As for the rotation… Phil Coke for fourth/fifth starter? He is a lefty, which is a point in his favor, and he’s breathing, which is really the only hard and fast qualifier for the Detroit rotation these days. The Yankees didn’t seem to view him as a starter (the last time he started was back in double-A), but maybe all he needs is a little tender loving encouragement?

“I want the ball no matter what,” said Coke, 27. “I don’t mind the title that I have. I may be labeled as a reliever, but I’m just as capable as a starter. If you want me to go nine innings, cool, no problem.”
John Lowe, Detroit Free Press

Well, Cokes m’boy, the difference between starting and relieving involves a BIT more than a mere title. This isn’t one of those rose, scent, equivalent sweetness kinds of situations. But sure, your confidence is adorable and appreciated, so we’ll just pat you on the head for now and send you along to work on stretching yourself out for the season. Seriously. If we’re going this route, start those workouts NOW.

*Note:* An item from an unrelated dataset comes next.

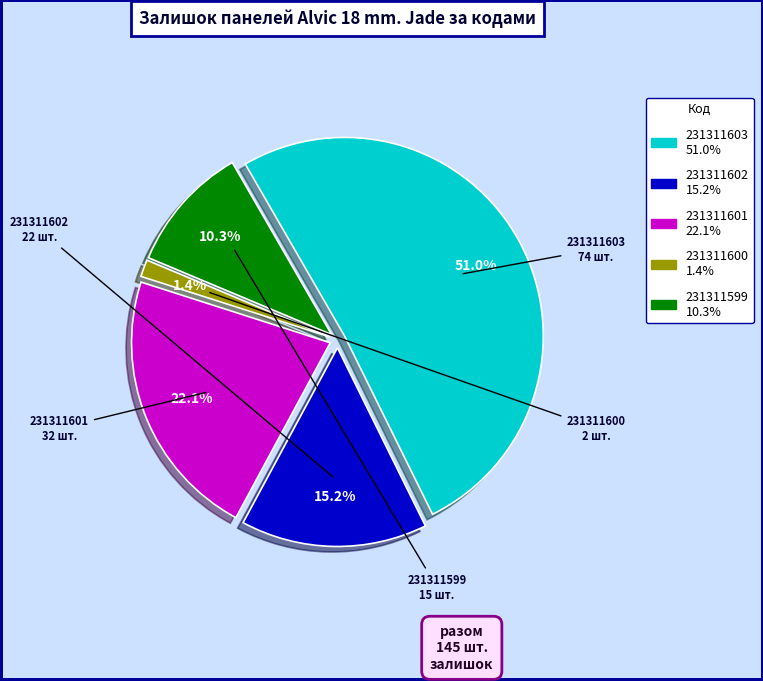

Does any single category account for the majority?

Yes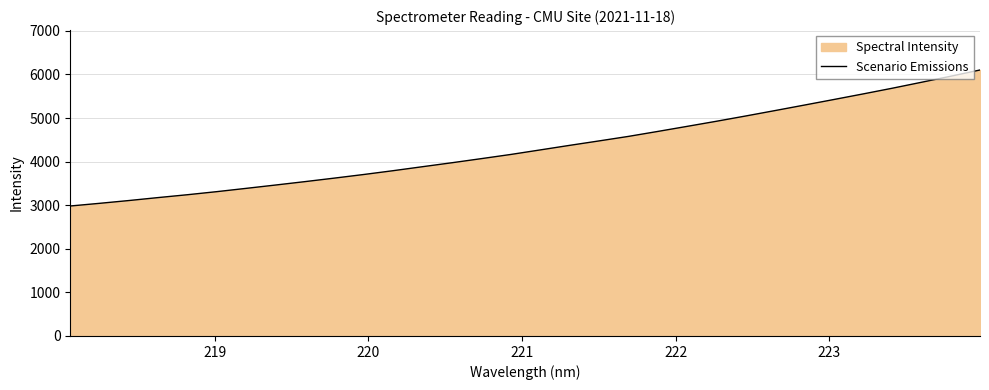

What is the difference between the maximum and minimum values?

3121.0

Contest entries will be accepted up ’til midnight tonight! The post announcing winners and whatnot should be up at some point tomorrow. Vast excitement.

the Worst Thing

Reports indicate that the Tigers/Yankees/Dbacks trade is a go.
eta: Report from The Mothership as of 3 pm Tuesday.

So the Tigers would get:
–Max Scherzer (Dbacks)
–Daniel Schlereth (Dbacks)
–Phil Coke (Yanks)
–Austin Jackson (Yanks)
–maybe Mike Dunn? (Yanks)

The Tigers would give up:
–Edwin Jackson (Dbacks)
–Curtis Granderson (Yanks)
–faith in the inherent goodness of the world


Trading Granderson was always going to be awful, heart-rending, soul-destroying, etc, but sending him to the Yankees is like… it is like taking the most beautiful thing you can imagine– say a kitten with enormous eyes and soft fur, sitting on a bed of fresh flowers under a rainbow while butterflies soar above it and Mozart plays in the background– and setting it on fire, then dumping it into an open sewer, then setting the sewer on fire, then putting that fire out with nuclear waste, then having sex with a bunch of half-decayed donkey corpses, and throwing those onto the nuclear waste sewer, and setting fire to the whole thing again. That is what Curtis Granderson on the Yankees is like.

As for Edwin Jackson… oh my gosh who will be Justin Verlander’s dugout buddy now??

My problem with the Jackson-for-Scherzer swap is that it doesn’t really help the starting rotation, it just shuffles the problem over. The issue was never that Jackson didn’t help the rotation– because he did– it was that there simply weren’t enough Real Live Actual Starters on the team. So, fine, we pick up Scherzer, great, a new starter… but giving up Jackson at the same time and failing to get a second starter anywhere else in this trade (Schlereth is a reliever) means that the Tigers are right back to where they were before. Before, the rotation was Verlander, Porcello, Jackson, and scraps. Now the rotation is Verlander, Porcello, I guess Scherzer, and scraps. THAT DOESN’T HELP.